JAKARTA, Pelitabanten.com – Al Quran sebagai Kitab Suci umat Islam, sesungguhnya tidak saja diturunkan sebagai petunjuk umat manusia dan pembeda antara yang haq dan yang bathil. Namun Al Quran juga dihadirkan sebagai Maha Puisi yang mengatasi kekuatan syair-syair yang dicipta oleh para penyair pada masa jahiliyah. Syair-syair masa jahiliyah yang kerap meninakbobokan cita rasa ketuhanan dan kemanusiaan dihadapi oleh Al Quran sebagai puisi yang mengantar peradaban baru yang menghormati manusia dan penciptanya.
Demikian disampaikan Penyair Chavchay Syaifullah saat mengisi ceramah agama pada acara Sastra Reboan dengan tema ‘Ramadhan di Bulungan’ di Warung Apresiasi (Wapres), Blok M, Bulungan, Jakarta Selatan, Rabu (22/6/2016).
Dalam ceramahnya, Seniman yang menjabat sebagai Ketua Umum Dewan Kesenian Banten (DKB) tersebut mengulas soal Kitab Suci Al-Quran yang jatuh tepat pada 17 Ramadhan malam ini, dapat membebaskan segala bentuk penindasan yang terjadi pada jaman jahiliyah di jazirah Arab.
“Potret perbudakan, penindasan dan pemerkosaan terhadap kaum perempuan di kala itu disebut sebagai sejarah kelam dan hitam. Al Quran diturunkan pada malam Lailatul Qodr dibarengi dengan diutusnya Nabi terakhir, Nabi Muhamad SAW untuk menyempurnakan akhlaq manusia dan mengangkat peradaban di bumi ini”, kata Chavchay Syaifullah dalam kuliah tujuh belas menit di Bulungan, Rabu (22/6/2016)
Hadir dalam acara tersebut sejumlah penyair senior membacakan puisi-puisinya, antara lain Abah Yoyok, Uki Bayu, Kurnia Effendi, Saut Poltak Tambunan, dan Slamet Widodo. Turut tampil musikalisasi puisi antara lain Jodi Judono, Netta Kusumah dan Violi.

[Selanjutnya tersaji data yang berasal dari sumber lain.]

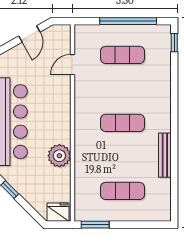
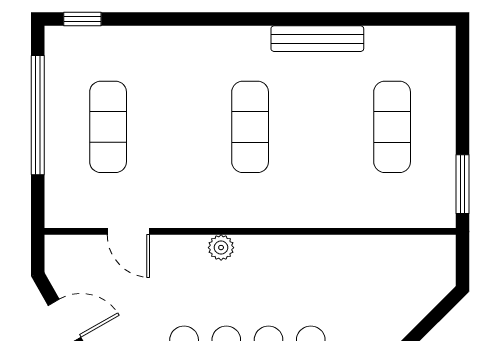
plant: (59, 156) -> (221, 248), moved, width x0.53, depth x0.53
fridge: (58, 212) -> (436, 262), removed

Lebih lanjut Seniman yang lahir di Jakarta, 1 Oktober 1977 itu merasa miris melihat peristiwa segala bentuk pemerkosaan yang terjadi akhir-akhir ini di bumi pertiwi Indonesia. Seperti, seorang karyawati dibunuh dan diperkosa dengan cara dimasukkan gagang pacul ke dalam kelaminnya, dan kasus pemerkosaan anak di bawah umur.

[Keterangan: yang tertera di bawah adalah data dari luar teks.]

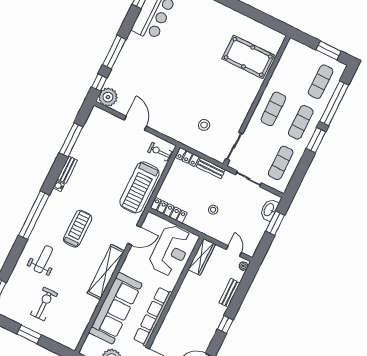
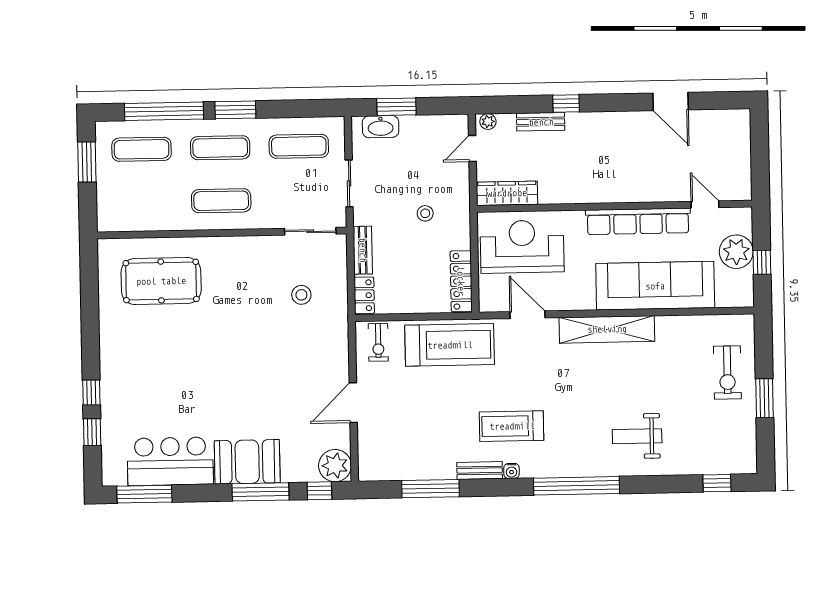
booth: (133, 53) -> (247, 462), added
pool table: (248, 57) -> (161, 281), turned 90
treadmill: (78, 229) -> (512, 426), moved
exercise bike: (44, 304) -> (727, 372), moved, turned -90
window: (225, 324) -> (566, 104), moved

“Kita tidak menemukan Nabi lagi, situasi saat ini semakin hancur, kekelamam hadir di tengah-tengah kita. Namun sebagai seorang muslm, kita harus menyatakan bahwa fasyhadu bi anni muslim. Seorang Muslim harus berpegang teguh pada koridor keislaman kita. Itu merupakan benteng kita”, jelas Chavchay Syaifullah
Seniman sekaligus penyair yang telah menciptakan karya puisi dalam buku “Antologi Puisi’ dan novel sastra ‘Payudara’ dan ‘Sendalu’ ini, menyinggung soal sastra dalam Al Quran teramat indah dan sempurna. Baginya, Al Quran sangat puitis dan metafornya begitu indah. Al Quran hadir di tengah penyair Arab untuk melawan para penyair yang memuja raja.

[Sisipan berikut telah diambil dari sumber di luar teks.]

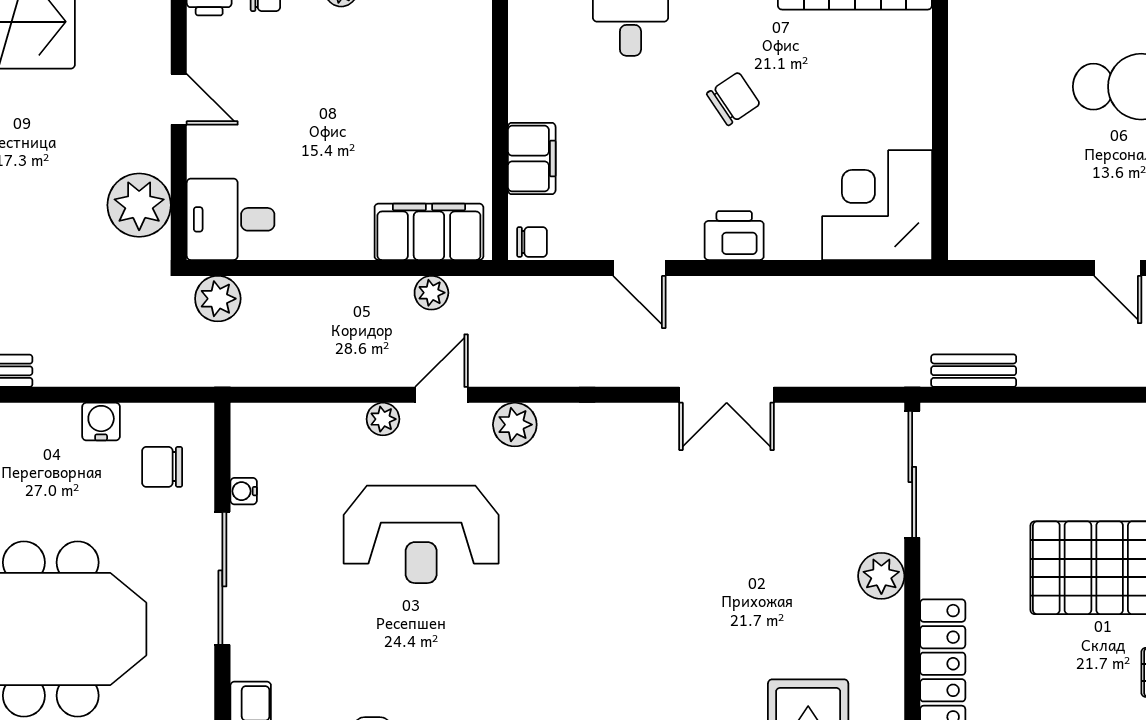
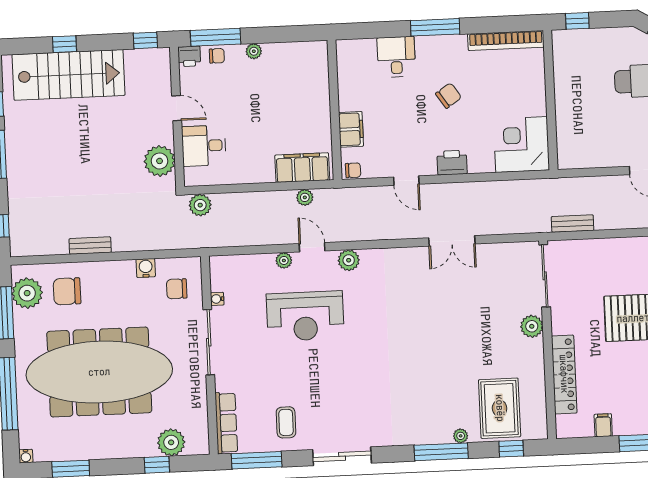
desk: (231, 219) -> (204, 146), moved
door: (442, 395) -> (312, 247), hinge flipped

“Islam dan Al Quran dihadirkan untuk melawan kesombongan para penyair. Bahkan dalam ayat Al Quran, Allah menantang para penyair untuk membuat kutipan syair yang menyerupai ayar-ayat Al Quran. Namun satu pun tidak sangup untuk menyainginya, wa inkuntum fi raibin mimma nazzalna ‘ala ‘abdina, fa’tu bisuratin min mitslihi ”, tegas Chavchay Syaifullah.
Chavchay Syaifullah juga mengajak para seniman yang hadir di acara ‘Sastra Reboan’ untuk tidak dijadikan sastra sebagai gerakan nonsens. Seorang seniman harus membantu sebagai peran ulama untuk menghadirkan kembali nilai religiutas di dalam perkotaan dan pedesaan. Agar kebudayaan bernuansa spiritual selalu hadir di tengah-tengah kita.
“Sastra harus ditulis sebagai proses ibadah. Karenanya penyair perlu mengkaji lebih dalam Kitab Al Quran sebagai Maha Puisi”, tutup Chavchay Syaifullah
Di akhir ceramahnya, Chavchay Syaifullah juga membacakan satu buah puisi berjudul ‘Sajak dari Seekor Semut’ yang terinspirasi dari Kisah Sejarah Nabi Sulaiman AS.